Lapin, president of Toward Tradition, a national coalition of Jews and Christians, compares Walker to Chandra Levy, who disappeared amid questions about her relationship with Rep. Gary Condit.
Writes Lapin, "They came from homes in which they received from their parents the same unfortunate message. Chandra's father is sort of Jewish while her mother is sort of a Buddhist.
"Johnny's mother is also sort of a Buddhist while his father is sort of Catholic."
According to Lapin, this is the message John Walker's and Chandra Levy's parents sent them: "Yes, your father and I agree on all the important things in life, like where to vacation and how to decorate the house.
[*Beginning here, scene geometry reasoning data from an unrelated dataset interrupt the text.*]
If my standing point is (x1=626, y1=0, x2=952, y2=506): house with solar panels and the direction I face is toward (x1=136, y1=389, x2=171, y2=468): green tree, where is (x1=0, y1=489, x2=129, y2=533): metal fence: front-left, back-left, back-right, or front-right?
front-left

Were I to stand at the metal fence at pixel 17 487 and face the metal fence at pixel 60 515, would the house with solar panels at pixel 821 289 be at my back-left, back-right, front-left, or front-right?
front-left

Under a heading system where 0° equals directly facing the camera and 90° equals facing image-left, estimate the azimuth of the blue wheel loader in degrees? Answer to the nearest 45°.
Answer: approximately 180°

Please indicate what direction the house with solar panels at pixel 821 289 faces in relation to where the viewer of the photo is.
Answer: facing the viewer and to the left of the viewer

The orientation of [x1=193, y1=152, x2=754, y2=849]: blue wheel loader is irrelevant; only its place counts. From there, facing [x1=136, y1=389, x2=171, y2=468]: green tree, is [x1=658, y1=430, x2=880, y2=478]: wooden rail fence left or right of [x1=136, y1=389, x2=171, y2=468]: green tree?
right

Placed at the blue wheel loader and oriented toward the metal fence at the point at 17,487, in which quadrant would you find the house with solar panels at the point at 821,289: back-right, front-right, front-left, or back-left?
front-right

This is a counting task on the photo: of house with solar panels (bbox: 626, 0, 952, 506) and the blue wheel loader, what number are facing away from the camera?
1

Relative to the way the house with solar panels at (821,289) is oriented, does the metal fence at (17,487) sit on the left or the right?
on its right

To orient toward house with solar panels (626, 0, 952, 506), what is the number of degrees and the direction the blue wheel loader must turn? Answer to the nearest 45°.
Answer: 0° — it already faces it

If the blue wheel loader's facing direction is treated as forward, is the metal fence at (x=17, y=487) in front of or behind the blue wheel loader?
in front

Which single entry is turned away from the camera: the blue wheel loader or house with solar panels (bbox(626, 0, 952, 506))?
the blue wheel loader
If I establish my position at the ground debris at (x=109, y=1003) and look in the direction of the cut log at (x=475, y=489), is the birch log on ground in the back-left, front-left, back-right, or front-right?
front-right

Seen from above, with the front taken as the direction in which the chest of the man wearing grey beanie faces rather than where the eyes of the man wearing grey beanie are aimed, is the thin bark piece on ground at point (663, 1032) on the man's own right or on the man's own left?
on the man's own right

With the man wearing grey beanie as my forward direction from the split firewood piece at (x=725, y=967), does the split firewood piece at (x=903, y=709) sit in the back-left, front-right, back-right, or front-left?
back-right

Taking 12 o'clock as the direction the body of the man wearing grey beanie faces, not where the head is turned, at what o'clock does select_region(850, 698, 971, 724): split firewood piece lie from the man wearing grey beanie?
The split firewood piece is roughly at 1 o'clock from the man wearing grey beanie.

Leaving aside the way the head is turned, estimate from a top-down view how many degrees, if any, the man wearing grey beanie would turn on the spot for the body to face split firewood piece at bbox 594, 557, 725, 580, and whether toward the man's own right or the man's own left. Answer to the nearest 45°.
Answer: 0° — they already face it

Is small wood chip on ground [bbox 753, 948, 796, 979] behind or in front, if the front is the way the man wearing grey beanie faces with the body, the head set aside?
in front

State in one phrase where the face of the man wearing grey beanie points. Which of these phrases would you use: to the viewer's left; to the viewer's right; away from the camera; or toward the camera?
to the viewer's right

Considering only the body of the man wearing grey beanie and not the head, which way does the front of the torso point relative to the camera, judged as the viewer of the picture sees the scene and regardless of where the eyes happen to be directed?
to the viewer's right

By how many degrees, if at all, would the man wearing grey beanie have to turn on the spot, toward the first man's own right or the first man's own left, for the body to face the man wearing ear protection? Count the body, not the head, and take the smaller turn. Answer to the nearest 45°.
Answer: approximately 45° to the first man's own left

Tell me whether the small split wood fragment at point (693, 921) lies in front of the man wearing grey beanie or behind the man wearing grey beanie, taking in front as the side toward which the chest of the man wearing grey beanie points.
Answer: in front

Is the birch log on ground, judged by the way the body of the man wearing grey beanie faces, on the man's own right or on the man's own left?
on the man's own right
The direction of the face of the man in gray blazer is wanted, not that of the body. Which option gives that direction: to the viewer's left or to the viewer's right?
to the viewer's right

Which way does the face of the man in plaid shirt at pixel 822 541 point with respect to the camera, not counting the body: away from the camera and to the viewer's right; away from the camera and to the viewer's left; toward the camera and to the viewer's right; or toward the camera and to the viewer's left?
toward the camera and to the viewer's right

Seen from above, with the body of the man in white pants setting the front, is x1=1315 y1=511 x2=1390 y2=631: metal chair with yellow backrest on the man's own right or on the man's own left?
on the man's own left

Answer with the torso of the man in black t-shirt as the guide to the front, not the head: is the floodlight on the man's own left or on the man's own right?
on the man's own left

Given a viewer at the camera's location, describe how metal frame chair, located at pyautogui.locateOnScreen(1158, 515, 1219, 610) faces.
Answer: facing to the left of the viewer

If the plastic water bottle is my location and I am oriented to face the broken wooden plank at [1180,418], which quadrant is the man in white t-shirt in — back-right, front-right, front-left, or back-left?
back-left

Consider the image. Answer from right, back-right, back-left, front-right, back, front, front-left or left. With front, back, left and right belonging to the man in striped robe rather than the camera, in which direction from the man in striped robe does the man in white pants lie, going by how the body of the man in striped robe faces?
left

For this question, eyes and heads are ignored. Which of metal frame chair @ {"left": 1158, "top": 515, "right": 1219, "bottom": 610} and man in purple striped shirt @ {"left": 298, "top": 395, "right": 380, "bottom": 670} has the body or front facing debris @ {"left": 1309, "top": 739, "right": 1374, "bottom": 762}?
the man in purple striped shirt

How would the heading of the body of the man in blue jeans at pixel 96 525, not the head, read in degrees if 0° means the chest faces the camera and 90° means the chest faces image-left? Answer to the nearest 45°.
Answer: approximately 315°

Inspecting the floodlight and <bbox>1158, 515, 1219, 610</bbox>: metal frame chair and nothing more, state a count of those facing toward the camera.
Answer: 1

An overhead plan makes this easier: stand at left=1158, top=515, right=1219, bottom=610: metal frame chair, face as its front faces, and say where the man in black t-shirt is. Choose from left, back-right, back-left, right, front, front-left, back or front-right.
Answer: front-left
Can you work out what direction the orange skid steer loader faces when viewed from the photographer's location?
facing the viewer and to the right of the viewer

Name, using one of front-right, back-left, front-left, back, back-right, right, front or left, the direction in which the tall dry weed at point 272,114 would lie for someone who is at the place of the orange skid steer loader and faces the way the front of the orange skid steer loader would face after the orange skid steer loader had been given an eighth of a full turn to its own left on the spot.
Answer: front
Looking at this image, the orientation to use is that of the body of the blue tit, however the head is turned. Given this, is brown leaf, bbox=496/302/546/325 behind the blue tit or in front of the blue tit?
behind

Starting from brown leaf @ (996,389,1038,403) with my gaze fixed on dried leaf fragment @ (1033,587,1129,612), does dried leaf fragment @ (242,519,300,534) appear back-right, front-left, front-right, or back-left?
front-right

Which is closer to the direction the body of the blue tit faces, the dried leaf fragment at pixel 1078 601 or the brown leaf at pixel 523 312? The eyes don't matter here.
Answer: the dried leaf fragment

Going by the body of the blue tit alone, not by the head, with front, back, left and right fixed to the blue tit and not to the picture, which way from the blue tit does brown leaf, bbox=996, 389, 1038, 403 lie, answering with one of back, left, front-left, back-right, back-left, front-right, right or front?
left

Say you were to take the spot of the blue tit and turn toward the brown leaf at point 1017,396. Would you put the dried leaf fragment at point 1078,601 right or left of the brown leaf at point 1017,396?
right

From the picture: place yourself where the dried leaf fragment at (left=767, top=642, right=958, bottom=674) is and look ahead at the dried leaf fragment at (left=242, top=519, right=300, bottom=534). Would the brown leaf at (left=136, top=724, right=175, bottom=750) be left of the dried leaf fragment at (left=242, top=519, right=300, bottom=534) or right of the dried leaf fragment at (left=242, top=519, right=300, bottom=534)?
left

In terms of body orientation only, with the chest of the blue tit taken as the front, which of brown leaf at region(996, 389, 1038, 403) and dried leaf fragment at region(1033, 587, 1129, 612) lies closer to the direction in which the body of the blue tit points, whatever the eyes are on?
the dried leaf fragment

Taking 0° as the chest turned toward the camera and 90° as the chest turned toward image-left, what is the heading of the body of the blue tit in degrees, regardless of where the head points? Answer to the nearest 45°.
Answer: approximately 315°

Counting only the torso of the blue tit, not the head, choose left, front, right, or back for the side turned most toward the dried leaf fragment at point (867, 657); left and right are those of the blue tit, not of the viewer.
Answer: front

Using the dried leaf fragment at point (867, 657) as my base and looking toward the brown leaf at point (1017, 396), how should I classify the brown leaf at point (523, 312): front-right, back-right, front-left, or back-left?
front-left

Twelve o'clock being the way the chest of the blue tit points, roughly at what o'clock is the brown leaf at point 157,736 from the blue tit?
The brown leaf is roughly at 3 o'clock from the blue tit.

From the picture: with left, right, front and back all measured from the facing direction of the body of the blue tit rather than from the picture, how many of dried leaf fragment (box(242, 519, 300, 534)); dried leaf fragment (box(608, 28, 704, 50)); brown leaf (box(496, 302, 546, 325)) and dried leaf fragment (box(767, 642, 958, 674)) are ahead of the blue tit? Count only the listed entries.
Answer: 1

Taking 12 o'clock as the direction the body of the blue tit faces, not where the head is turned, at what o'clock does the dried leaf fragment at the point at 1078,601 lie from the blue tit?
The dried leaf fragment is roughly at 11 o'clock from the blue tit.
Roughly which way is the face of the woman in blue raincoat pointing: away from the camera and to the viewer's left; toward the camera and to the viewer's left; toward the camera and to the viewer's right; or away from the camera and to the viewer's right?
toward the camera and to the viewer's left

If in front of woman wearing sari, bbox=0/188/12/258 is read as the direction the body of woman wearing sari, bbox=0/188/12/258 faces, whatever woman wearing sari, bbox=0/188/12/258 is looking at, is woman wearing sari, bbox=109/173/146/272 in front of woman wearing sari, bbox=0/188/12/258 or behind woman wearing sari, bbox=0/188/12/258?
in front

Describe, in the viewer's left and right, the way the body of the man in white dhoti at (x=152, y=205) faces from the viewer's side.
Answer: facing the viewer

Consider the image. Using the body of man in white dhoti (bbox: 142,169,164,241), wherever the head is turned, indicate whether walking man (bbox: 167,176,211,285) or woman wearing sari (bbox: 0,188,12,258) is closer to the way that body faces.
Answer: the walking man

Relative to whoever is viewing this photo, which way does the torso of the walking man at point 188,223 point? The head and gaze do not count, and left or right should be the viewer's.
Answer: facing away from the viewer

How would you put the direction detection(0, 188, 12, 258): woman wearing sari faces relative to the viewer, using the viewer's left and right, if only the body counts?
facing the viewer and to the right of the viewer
"But on less important matters -- having to do with beliefs and values, for instance religion -- we don't mind disagreeing."
Almost 2,000 years ago, another rabbi, the apostle Paul, instructed parents to bring their children up "in the discipline and instruction of the Lord" (Ephesians 6:4). Elaborating on this verse, Luther uttered a sentence that must sound familiar to boomer ears: "Don't teach them your own thing."
Neither Paul, nor Luther nor Lapin intended an offense to religions other than theirs. Their point is: Young people need clarity in religious matters, not mush.
If they are normal, they are seekers by nature. Walker certainly was. In a Newsweek interview, his father called him "a spiritual kid." But this was a meaningless post-modern expression.
You can be "spiritual" if you worship the devil or your ancestors or indeed yourself. "Spirituality" says nothing about absolute values. Thus it should not surprise us that a mere 13 percent of the baby buster generation (18-36 years old) told pollsters of the Barna Research Group they believed in absolute moral truth.
This is the disastrous culmination of a post-Enlightenment development George Weigel, a senior fellow at the Washington-based Ethics and Public Policy Center, chastises as a pursuit not of the right to freedom but to willfulness.
In the present case, this means the willfulness not of John Walker or Chandra Levy but of their parents' generation proclaimed as salutary the catastrophic dictum: Do your own thing.
"A son like Johnny or a daughter like Chandra never saw modeled for them, by a parent, what it means to have strong convictions about ultimate questions," says Rabbi Lapin.
"They never knew the difference between sham convictions and authentic ones. Thus children grow up dangerously vulnerable to strong personalities (Gary Condit) or strong religions (Islam), gurus or other substitutes for what they never got at home."
"Parents should be apostles to their parents," Luther insisted. He meant of course Christian apostles. But a Jew or a Buddhist or a Hindu grounded solidly in their faiths would give similar answers to the foolish cliche that oozed out of the 1960's: "We don't raise our children in any religion -- let them decide for themselves when they have grown up."
The truth is that they won't be able to do so. Uninstructed, they will have been rendered defenseless, just like "Johnny and Chandra," to paraphrase Lapin.
As an orthodox rabbi, Lapin sees the solution in the Torah, which places a tremendous stress on making sure that husband and wife profess the same religion. "Now you know why the Torah insists," he writes in his commentary on the Walker case.
Luther would not have gone that far. "As I am allowed to eat, drink, sleep, go out, speak and do business with a heathen, Jew, Turk or heretic, so I may also marry and remain in that state," he said.
But his underlying assumption was that at least one partner in such a marriage -- to Luther it was clear that this should be the Christian -- would catechize his offspring.
Post-modernity's failure to do this has produced this era's worst dilemma: a generation of religious illiterates with shifting values and a yearning they cannot properly still because their parents have left the larder empty.
John Walker Lindh is one among millions, except that he took a more extreme route than most.